El febrero parisino es gélido. La mejor temperatura de los días compartidos no superó los tres bajo cero que es igual que decir que el frío era considerable. Lo mismo que el cielo despejado o el sol radiante que no calienta. Llego en tren a Montparnasse antes que el coche de Iker. Los atascos, los desplazamientos, "les bouchons" en la capital francesa son considerables. El Boulevard Vaugirard es testigo del encuentro. Un abrazo fuerte y sincero antes de subir maletas y bolsas al coche. Ya ha anochecido. La ciudad ofrece lo mejor de su luz. Nos espera el Sacré Coeur, esa iglesia que domina la urbe desde lo alto.
Pensé en la larga y tendida escalinata, pero afortunadamente un rápido y efectivo funicular te pone en la fachada de un edificio que no cierra nunca, que se visita a cualquier hora del día o de la noche. Un vigilante en la puerta invita a quitarte el gorro de lana, por respeto. Se ruega silencio y se prohíben las fotografías. Nos sentamos en un banco para contemplar esta construcción en su historia y solemnidad. Pasamos de una nave a otra, a través de la girola y nos llaman la atención algunas capillas radiales y la cantidad de velas que pone la gente. La fe mueve montañas.

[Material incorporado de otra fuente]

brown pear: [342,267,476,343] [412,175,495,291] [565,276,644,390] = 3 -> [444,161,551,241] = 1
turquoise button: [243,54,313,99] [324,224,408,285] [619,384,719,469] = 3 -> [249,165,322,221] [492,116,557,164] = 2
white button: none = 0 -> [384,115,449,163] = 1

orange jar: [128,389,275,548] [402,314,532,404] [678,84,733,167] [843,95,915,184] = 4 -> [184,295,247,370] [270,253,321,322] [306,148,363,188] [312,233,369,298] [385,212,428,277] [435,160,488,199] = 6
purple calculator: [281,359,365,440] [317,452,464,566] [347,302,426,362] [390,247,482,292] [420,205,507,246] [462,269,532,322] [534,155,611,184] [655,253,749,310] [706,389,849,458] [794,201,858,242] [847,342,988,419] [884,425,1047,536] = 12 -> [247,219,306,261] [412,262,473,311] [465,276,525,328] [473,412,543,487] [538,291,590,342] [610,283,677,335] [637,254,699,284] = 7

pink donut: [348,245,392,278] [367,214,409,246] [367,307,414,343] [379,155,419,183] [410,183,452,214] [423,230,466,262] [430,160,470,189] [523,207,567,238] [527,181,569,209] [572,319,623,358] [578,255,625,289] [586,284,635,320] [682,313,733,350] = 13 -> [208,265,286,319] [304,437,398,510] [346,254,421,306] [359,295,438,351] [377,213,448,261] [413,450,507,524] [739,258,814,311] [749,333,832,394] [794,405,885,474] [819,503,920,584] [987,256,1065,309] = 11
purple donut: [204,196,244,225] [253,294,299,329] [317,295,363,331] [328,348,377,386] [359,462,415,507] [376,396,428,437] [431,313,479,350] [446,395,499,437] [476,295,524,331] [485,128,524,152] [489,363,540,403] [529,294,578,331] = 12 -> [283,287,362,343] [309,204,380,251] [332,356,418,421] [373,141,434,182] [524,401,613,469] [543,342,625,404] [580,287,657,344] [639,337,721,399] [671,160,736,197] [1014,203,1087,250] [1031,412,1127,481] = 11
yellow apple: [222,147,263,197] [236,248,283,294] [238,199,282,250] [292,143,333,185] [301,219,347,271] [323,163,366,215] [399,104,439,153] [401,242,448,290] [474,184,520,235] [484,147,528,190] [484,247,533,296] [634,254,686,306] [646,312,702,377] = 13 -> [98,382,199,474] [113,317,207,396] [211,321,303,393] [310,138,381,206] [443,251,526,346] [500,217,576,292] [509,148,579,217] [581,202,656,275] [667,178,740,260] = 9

Nos acercamos luego a la iglesia de San Pedro, antes de llegar a la Plaza del Teatro en el corazón de Montmartre. Un par de pintores nos invita a que posemos al aire libre, pero teniendo en cuenta el rigor de la noche, no corremos el riesgo de coger una pulmonía. Nos sorprende que todavía esté la decoración navideña. Hay algún bistró abierto, pero preferimos hacer camino por callejas y plazuelas, bajando escaleras que, entre silencios, ayudan a descubrir un entorno envidiable. Nos cruzamos con algunos turistas jóvenes de habla inglesa, mientras pasamos por la puerta de algún restaurante que parece atractivo. Dejamos atrás "Chez Plumeau", "La grolle de Montmarte", "Au grain de folie", "Pommodoro", antes de llegar al último portal (93) de la Rue des Martyrs. En la esquina de esta calle con Yvonne le Tac se sitúa "La Pierrade".
Por esas cosas que nunca sabes, nos animamos a entrar. Es un sitio pequeño, de dos alturas, con un máximo de diez mesas entre ambas plantas. Nos enviaron arriba. La carta no es muy larga, porque supongo que la cocina tampoco está para muchos esfuerzos. Pedimos un par de cañas y compartimos un foie (micuit) con tostadas. Después, "la pierrade". Te traen una piedra caliente, con su propio fuego, sobre la que vas poniendo la carne que has elegido. Buey, pato y pavo. Raciones generosas. La haces a tu antojo. Tres salsas y un puré de patata. Es divertido y acertamos. Luego, un postre. De fondo, una música ambiental quizás demasiado alta. Tanto como estrecho es el baño.
Pero lo importante, por encima de todo, era la conversación, su contenido. Mucho tiempo, muchas ganas de compartir vivencias. Todo fue inolvidable y grande. Nos quedamos los últimos. Sabiendo en qué ciudad estamos, el precio de la cena fue razonable. Ya en el coche, vamos por el Boulevard de Clychy hasta el Moulin Rouge. Llama la atención el colorido de la calle, las luces de los establecimientos que reclaman al cliente. Iker detiene su coche a la altura de un semáforo. Bajamos. Pasa una cuadrilla de chicos jóvenes. Les pedimos que nos hagan una foto "para la inmortalidad".
Ya tenemos el recuerdo antes de que aparezca un coche de la policía. Cuando llega el vehículo se ha puesto en marcha y no pasa nada. Luego, despacio, seguimos hablando mientras hacemos camino y buscamos el descanso reparador. Por detrás queda el cansancio acumulado por el entrenamiento, el viaje, y el pateo por las calles. El coche llega a Livry-Gargan.